▸ **Dataset content**
^^^^

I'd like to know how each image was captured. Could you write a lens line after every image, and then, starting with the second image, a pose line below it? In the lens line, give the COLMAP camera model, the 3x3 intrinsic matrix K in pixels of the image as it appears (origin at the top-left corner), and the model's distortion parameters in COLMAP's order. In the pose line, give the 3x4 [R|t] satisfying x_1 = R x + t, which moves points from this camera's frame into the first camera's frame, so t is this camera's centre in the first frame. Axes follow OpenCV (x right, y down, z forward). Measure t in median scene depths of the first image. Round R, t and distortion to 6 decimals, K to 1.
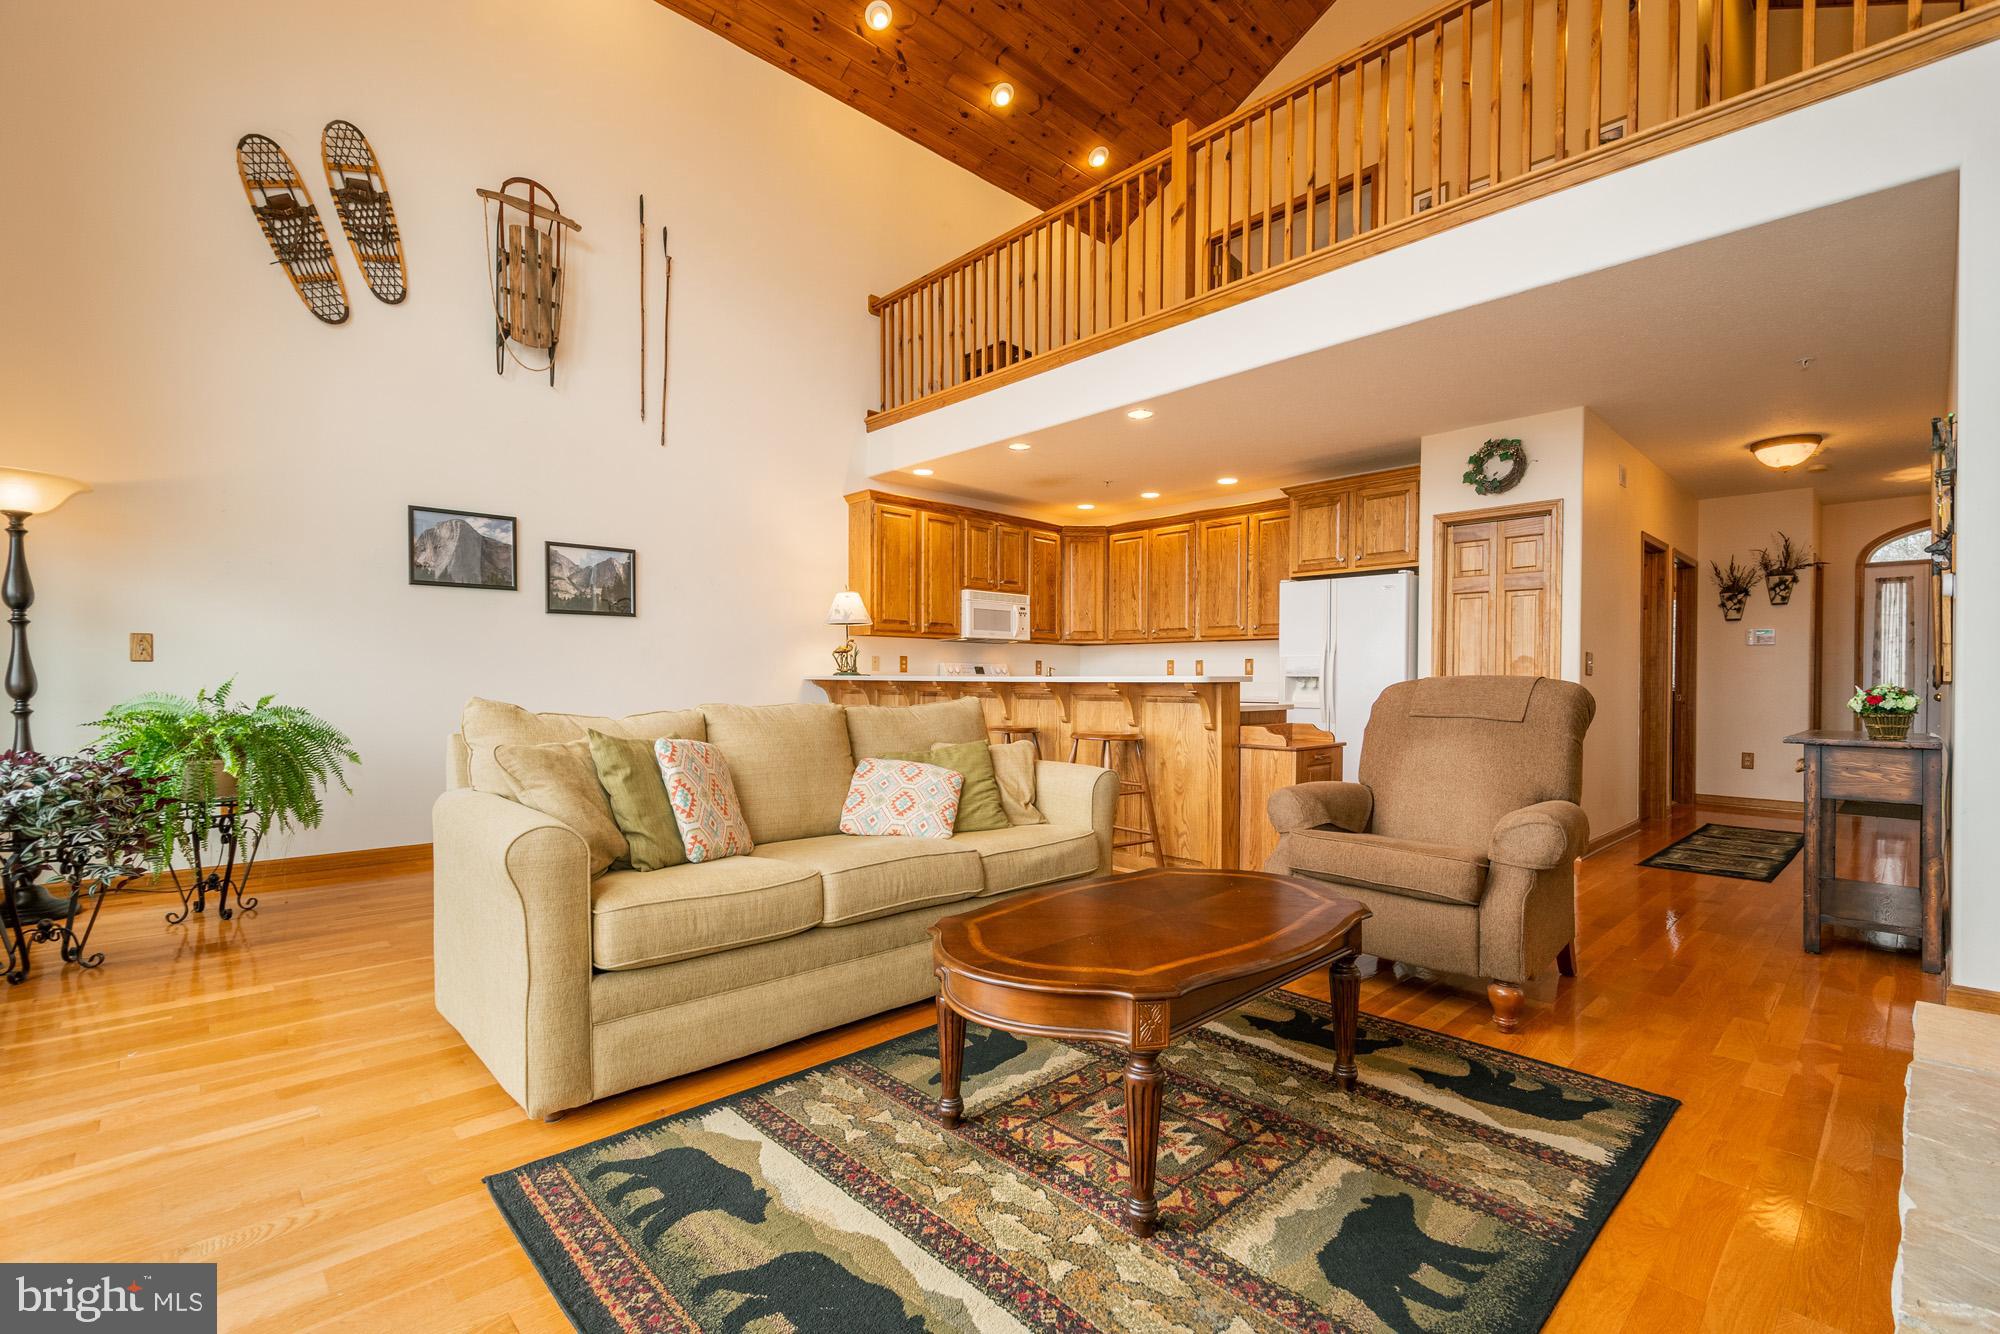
lens RADIAL K [[887.4, 0, 1020.4], [0, 887.4, 693.9], [0, 0, 1]] dist [0.010953, -0.008643]
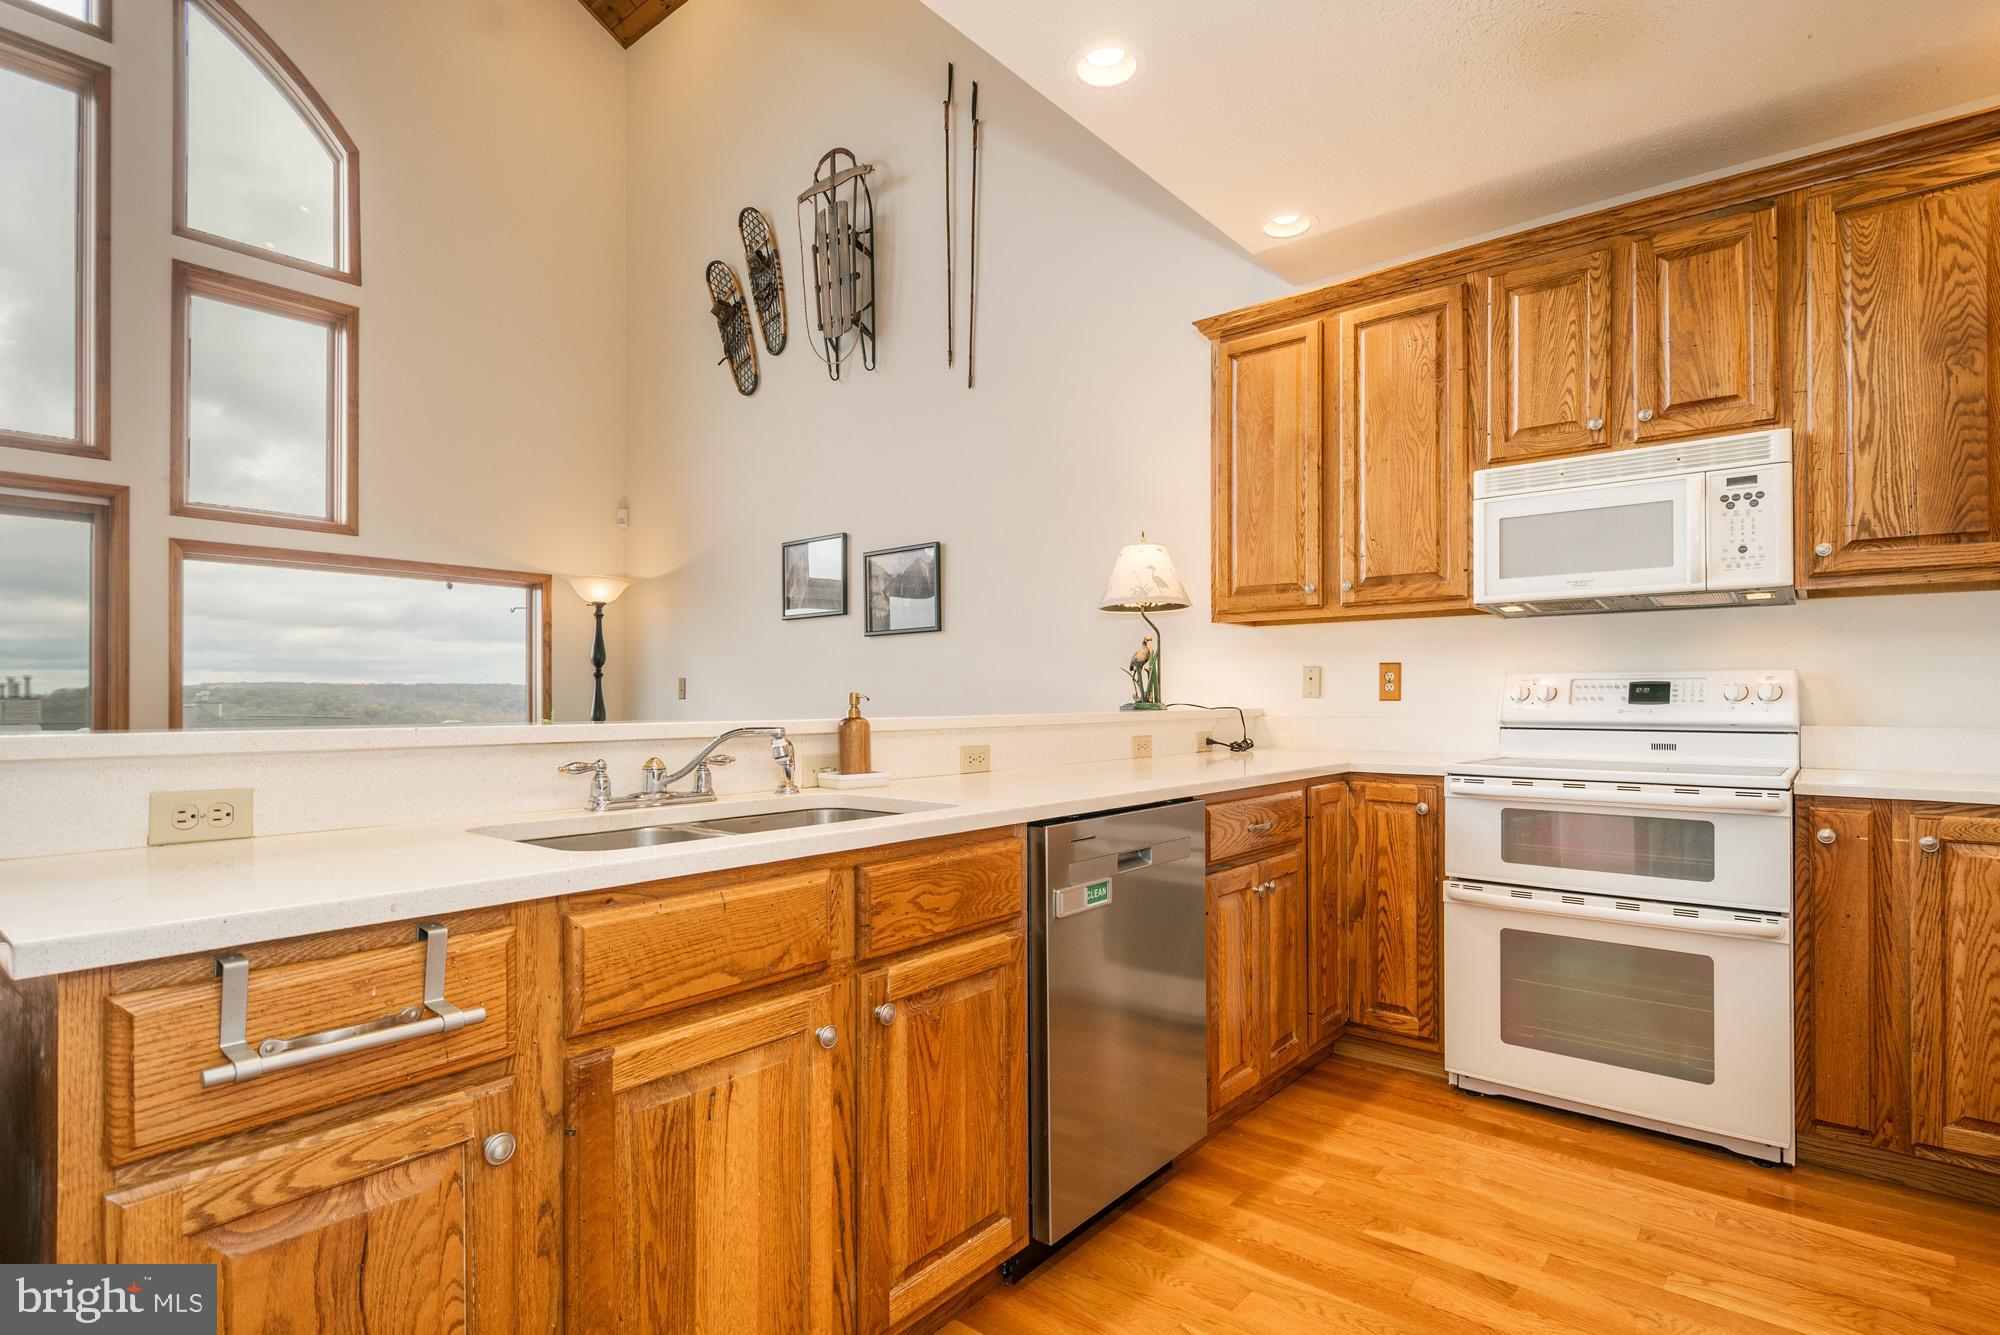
lens RADIAL K [[1007.6, 0, 1022.8], [0, 1007.6, 691.9], [0, 0, 1]] dist [0.015538, -0.011383]
pose [[0.098065, -0.008971, -0.995140, 0.367269], [-0.012533, 0.999869, -0.010249, -0.024161], [0.995101, 0.013477, 0.097940, 0.867495]]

^^^^

▸ **How to complete this task**
Exclude the pictures and give back the rest of the data above exactly as written.

▸ **Response**
I'd like to know how each image was captured. Could you write a lens line after every image, and then, starting with the second image, a pose line below it? In the lens line, give the COLMAP camera model, the 3x3 intrinsic matrix K in pixels of the image as it appears (origin at the top-left corner), and the model's distortion parameters in COLMAP's order. In the pose line, give the 3x4 [R|t] satisfying x_1 = R x + t, which moves points from this camera's frame into the first camera's frame, so t is this camera's centre in the first frame. Axes follow OpenCV (x right, y down, z forward). Measure t in median scene depths of the first image. Round R, t and distortion to 6 decimals, K to 1.
lens RADIAL K [[887.4, 0, 1020.4], [0, 887.4, 693.9], [0, 0, 1]] dist [0.010953, -0.008643]
lens RADIAL K [[1007.6, 0, 1022.8], [0, 1007.6, 691.9], [0, 0, 1]] dist [0.015538, -0.011383]
pose [[0.098065, -0.008971, -0.995140, 0.367269], [-0.012533, 0.999869, -0.010249, -0.024161], [0.995101, 0.013477, 0.097940, 0.867495]]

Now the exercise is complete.